• [TASK BRIEF]
Retype the text lines from every one of the records below without changing anything. Leave the pictures out of your answer.

• [RECORD EXCERPTS]

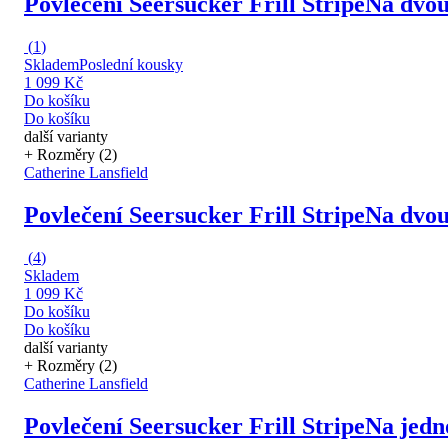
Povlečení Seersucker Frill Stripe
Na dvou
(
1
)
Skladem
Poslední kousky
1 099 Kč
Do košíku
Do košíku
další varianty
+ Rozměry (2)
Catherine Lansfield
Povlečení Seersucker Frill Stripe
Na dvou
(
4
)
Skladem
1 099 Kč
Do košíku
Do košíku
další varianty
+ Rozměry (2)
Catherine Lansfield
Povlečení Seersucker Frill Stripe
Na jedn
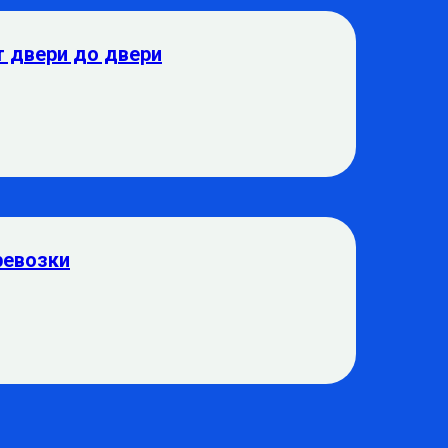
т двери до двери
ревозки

• [SOLUTION FOR THIS EXERCISE]
Povlečení Seersucker Frill Stripe
Na dvou
(
1
)
Skladem
Poslední kousky
1 099 Kč
Do košíku
Do košíku
další varianty
+ Rozměry (2)
Catherine Lansfield
Povlečení Seersucker Frill Stripe
Na dvou
(
4
)
Skladem
1 099 Kč
Do košíku
Do košíku
další varianty
+ Rozměry (2)
Catherine Lansfield
Povlečení Seersucker Frill Stripe
Na jedn
т двери до двери
ревозки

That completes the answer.